Copy each line below exactly as it appears. Pictures are to be omitted.

=== Begin Enclosure ===

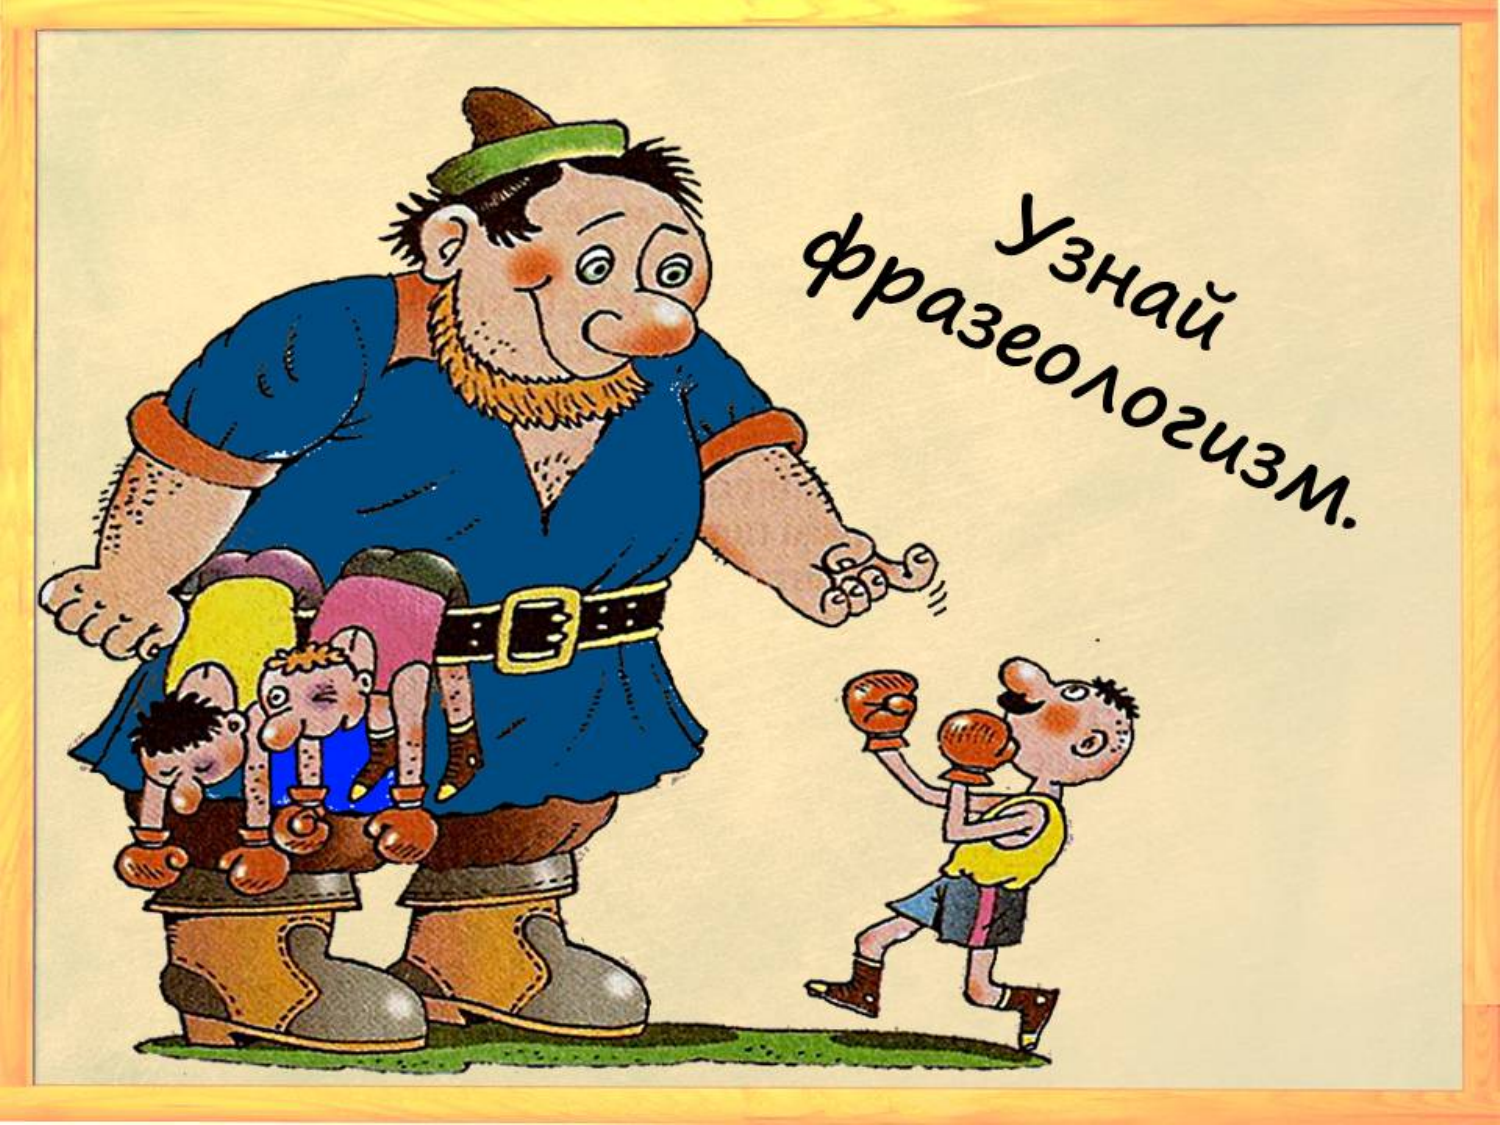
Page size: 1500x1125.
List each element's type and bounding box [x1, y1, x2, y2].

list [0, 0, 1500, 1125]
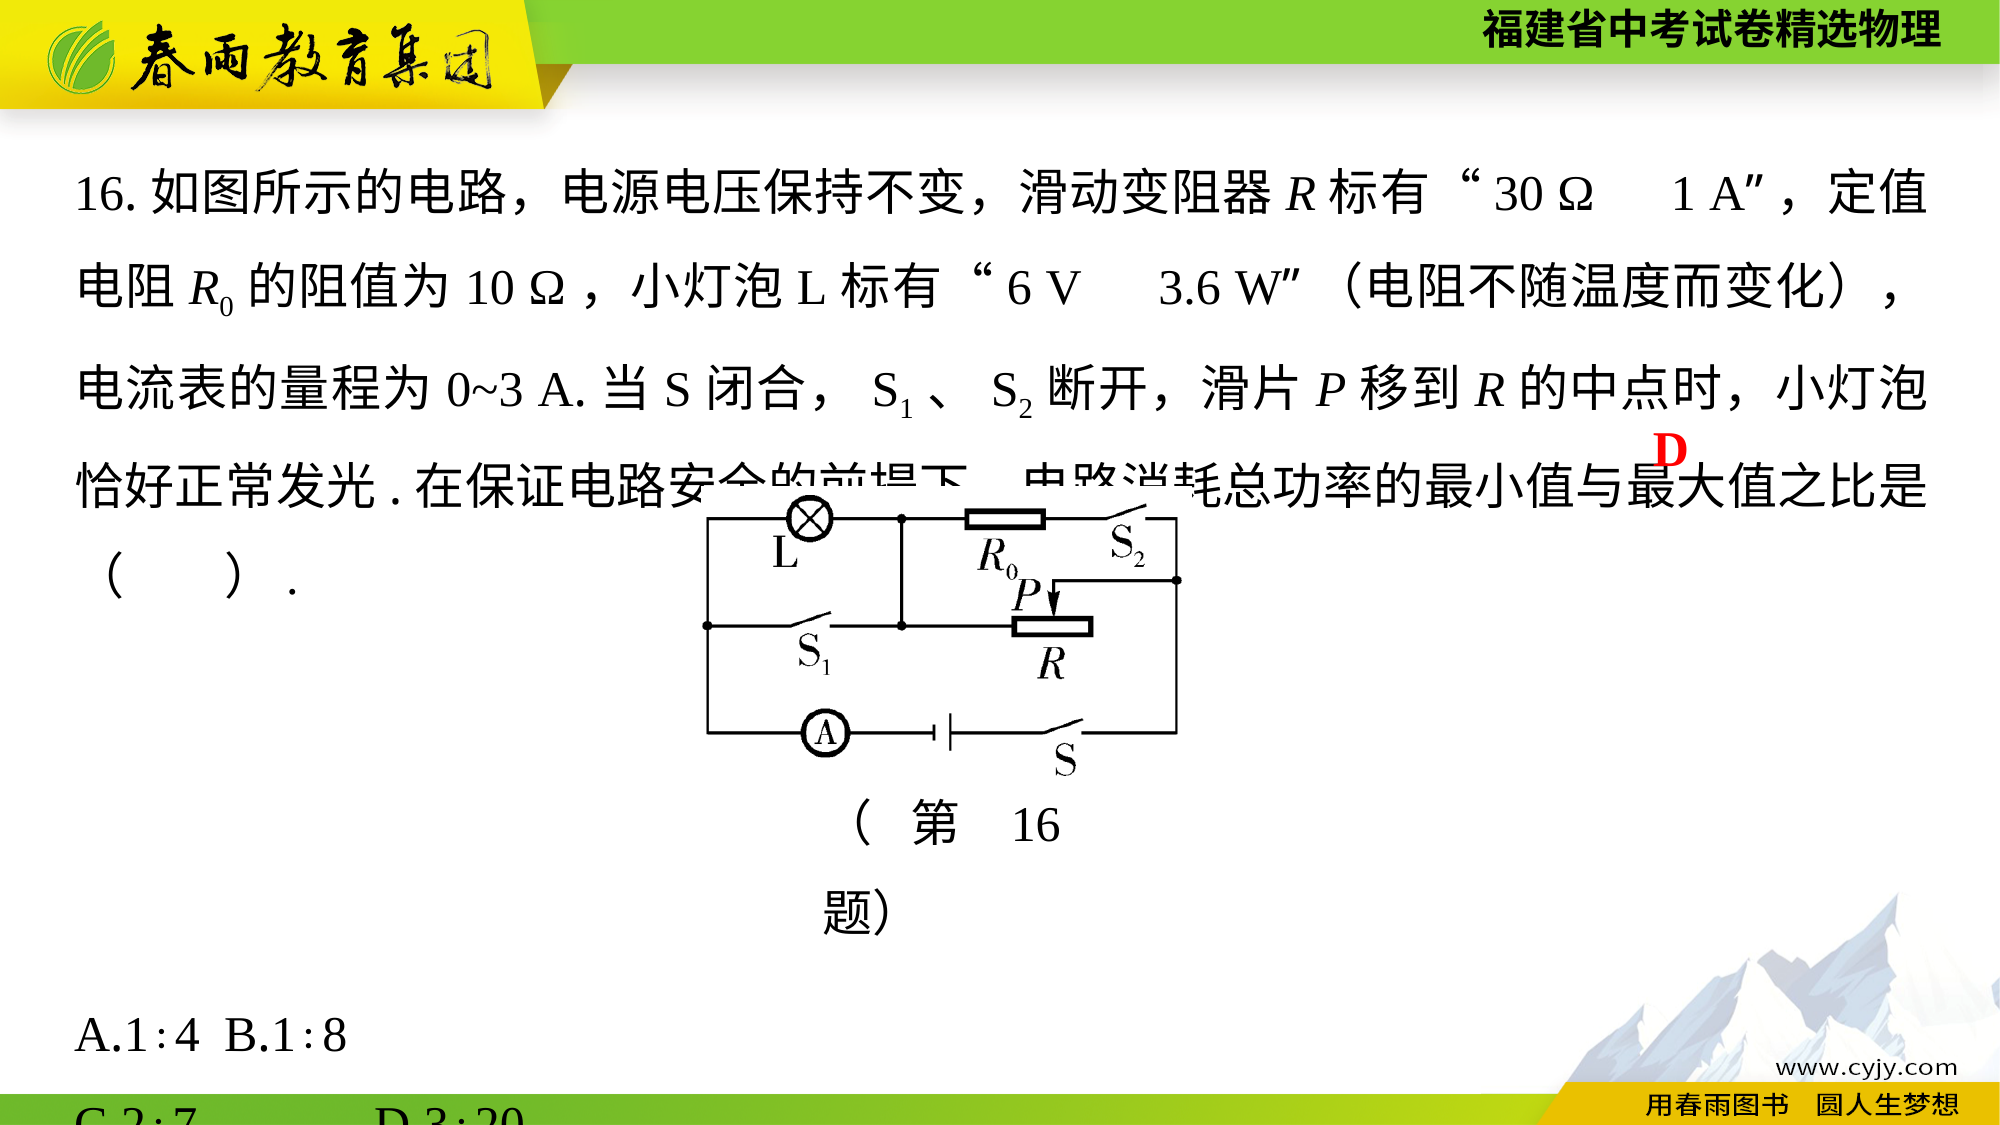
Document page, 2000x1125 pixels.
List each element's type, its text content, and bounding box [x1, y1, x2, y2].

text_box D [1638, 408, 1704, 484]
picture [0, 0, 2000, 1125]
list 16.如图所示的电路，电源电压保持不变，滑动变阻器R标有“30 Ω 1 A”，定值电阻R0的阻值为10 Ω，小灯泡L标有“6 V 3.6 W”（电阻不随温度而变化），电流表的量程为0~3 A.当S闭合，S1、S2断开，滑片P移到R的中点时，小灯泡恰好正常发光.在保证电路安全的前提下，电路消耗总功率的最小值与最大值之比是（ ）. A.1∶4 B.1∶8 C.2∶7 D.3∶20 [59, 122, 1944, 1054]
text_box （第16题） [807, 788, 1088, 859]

=== End Enclosure ===

## Answer space
Page size: 1500x1125.
List each element's type and bounding box [x1, y1, x2, y2].

list [0, 0, 1500, 1125]
Document page, 2000x1125 pixels.
List each element's type, its text content, and bounding box [x1, y1, x2, y2].

text_box D [1638, 408, 1704, 484]
picture [0, 0, 2000, 1125]
list 16.如图所示的电路，电源电压保持不变，滑动变阻器R标有“30 Ω 1 A”，定值电阻R0的阻值为10 Ω，小灯泡L标有“6 V 3.6 W”（电阻不随温度而变化），电流表的量程为0~3 A.当S闭合，S1、S2断开，滑片P移到R的中点时，小灯泡恰好正常发光.在保证电路安全的前提下，电路消耗总功率的最小值与最大值之比是（ ）. A.1∶4 B.1∶8 C.2∶7 D.3∶20 [59, 122, 1944, 1054]
text_box （第16题） [807, 788, 1088, 859]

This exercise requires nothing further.